#### [RECORDS FOR THIS EXERCISE]
= Beginning of Section =
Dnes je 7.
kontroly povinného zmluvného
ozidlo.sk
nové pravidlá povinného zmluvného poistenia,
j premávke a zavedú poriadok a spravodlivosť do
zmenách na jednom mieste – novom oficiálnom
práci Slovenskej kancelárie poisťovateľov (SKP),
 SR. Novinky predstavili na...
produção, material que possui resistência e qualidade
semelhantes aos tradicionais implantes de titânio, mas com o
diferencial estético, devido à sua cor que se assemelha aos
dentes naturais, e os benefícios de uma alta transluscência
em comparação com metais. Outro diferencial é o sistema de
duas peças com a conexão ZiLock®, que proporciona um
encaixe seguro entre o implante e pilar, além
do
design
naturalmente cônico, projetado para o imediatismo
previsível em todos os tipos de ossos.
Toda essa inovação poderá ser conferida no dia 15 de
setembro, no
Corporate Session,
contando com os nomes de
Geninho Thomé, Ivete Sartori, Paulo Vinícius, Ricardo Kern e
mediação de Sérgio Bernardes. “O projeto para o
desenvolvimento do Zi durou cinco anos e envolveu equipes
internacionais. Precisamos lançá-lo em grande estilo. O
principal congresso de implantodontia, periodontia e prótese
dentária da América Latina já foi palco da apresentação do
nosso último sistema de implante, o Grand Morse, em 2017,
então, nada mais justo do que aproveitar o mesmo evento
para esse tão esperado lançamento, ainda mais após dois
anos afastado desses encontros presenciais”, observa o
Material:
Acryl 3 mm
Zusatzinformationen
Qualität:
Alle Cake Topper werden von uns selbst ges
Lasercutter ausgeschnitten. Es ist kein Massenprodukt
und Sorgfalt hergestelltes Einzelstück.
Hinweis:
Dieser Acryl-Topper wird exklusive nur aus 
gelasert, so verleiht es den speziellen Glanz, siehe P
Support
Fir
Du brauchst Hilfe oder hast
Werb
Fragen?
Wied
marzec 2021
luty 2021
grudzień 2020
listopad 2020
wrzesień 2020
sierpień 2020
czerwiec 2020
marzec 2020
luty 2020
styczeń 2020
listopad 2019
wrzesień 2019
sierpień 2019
= End of Section =
Find each line in the listing above that contains "zmluvného", and copy that line.

#### [WRITTEN RESPONSE]
kontroly povinného zmluvného
nové pravidlá povinného zmluvného poistenia,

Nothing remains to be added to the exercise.